For Robinson, it seems having a broad range of interests and global experiences has helped inform his attitude to change, which ought to stand him and Xafinity in good stead as the pensions landscape continues to shift: “Change is constant, deep, continuous and it’s always intellectually interesting.”


CV Tim Robinson
“Trust your judgement, no matter what business model you are dealing with.”

Career history
Tim Robinson graduated in 1984 from Leeds University with a BSc (Hons) in Physiology and joined IBM as a technical engineer.

He transferred to sales and marketing, in the UK and then in Hong Kong, where he ran a pan-Asian team for three years.

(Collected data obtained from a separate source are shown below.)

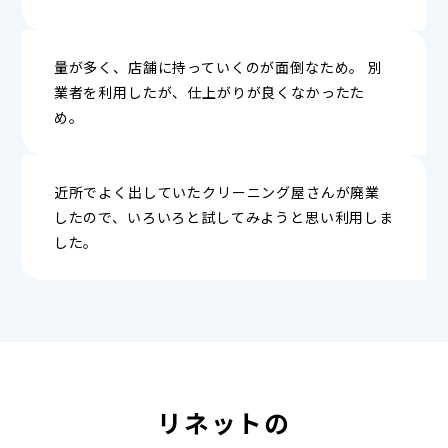
量が多く、店舗に持っていくのが面倒なため。 別
業者を利用したが、仕上がりが良くなかったた
め。
近所でよく出していたクリーニング屋さんが廃業
したので、いろいろと試してみようと思い利用しま
した。
リネットの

He was appointed as a director of IBM UK in 1994.

He became managing director of Silicon Graphics in 1995 and later became chief executive of systems integration company DCS Group.

Immediately prior to joining Xafinity, Robinson was senior vice president and managing director of the security division, as well as a member of the group executive board, of global electronics and services company Thales Group (Paris).

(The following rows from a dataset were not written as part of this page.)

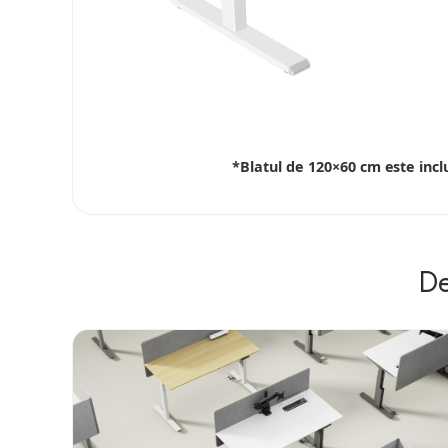
*Blatul de 120×60 cm este incl
De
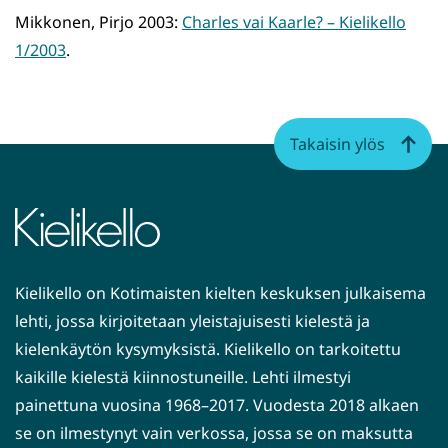
Mikkonen, Pirjo 2003:
Charles vai Kaarle? – Kielikello
1/2003
.
Takaisin ylös
Kielikello on Kotimaisten kielten keskuksen julkaisema
lehti, jossa kirjoitetaan yleistajuisesti kielestä ja
kielenkäytön kysymyksistä. Kielikello on tarkoitettu
kaikille kielestä kiinnostuneille. Lehti ilmestyi
painettuna vuosina 1968–2017. Vuodesta 2018 alkaen
se on ilmestynyt vain verkossa, jossa se on maksutta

Robinson has served as a non-executive director of Camelot since 2002, a non-executive director of Nasdaq-listed Nice Systems (2002-2005) and is also currently chairman of a European Commission Board on civil security.

Robinson’s guiding principles for success:
• Trust your judgment, no matter what business model you are dealing with.
• Always prioritise dealing with people issues: people come first.
• When in doubt, take more, not less, risks.

Case Study
National pensions: Xafinity’s take on the New Zealand experience

Launched in July this year, KiwiSaver is a savings initiative designed to make it easier for New Zealanders to save into a pension, and involves auto-enrolment into the scheme via employers.

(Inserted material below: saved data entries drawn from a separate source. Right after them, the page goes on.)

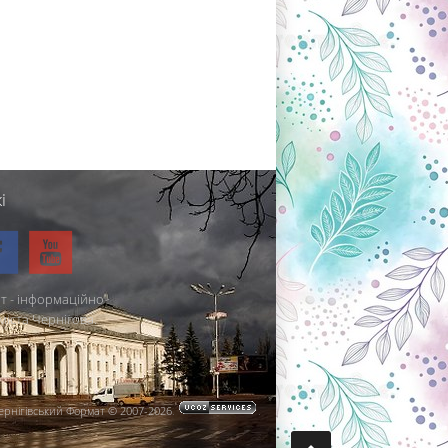
і
т - інформаційно-
міста Чернігова.
ернігівський Формат © 2007-2026
.
.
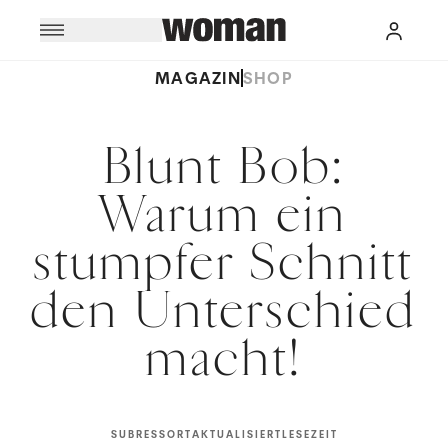
MAGAZIN
SHOP
Blunt Bob:
Warum ein
stumpfer Schnitt
den Unterschied
macht!
SUBRESSORT
AKTUALISIERT
LESEZEIT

Savers are able to access their savings when they reach 65, or after five years’ membership, whichever is later. So far, more than 200,000 have enrolled, perhaps lured by the range of incentives for new pension savers which includes a $1,000 cash injection to kick-start an individuals’ pension funds, a tax credit of up to $1,042.86 and, for some applicants, a first home deposit subsidy.

Xafinity has been monitoring the success of KiwiSaver as an indication of how Personal Accounts in the UK might pan out.

Clare Ward, a director at Xafinity Paymaster, says: “The first months of KiwiSaver have been a resounding success, according to Government figures. The UK can learn some lessons from KiwiSaver ahead of the launch of personal accounts. Those aspects which may be transferable and relevant, especially automatic enrolment through employers, are worth keeping a close eye on. In addition there are significant lessons to be learnt from the launch, particularly the systems integration challenges and the way the press was handled”.

While the scheme has been given a warm reception in some quarters of the media, others have noted that with contribution rates at set 4 per cent or 8 per cent of gross salary, this represents a chunk of income many lower-income New Zealanders would struggle without.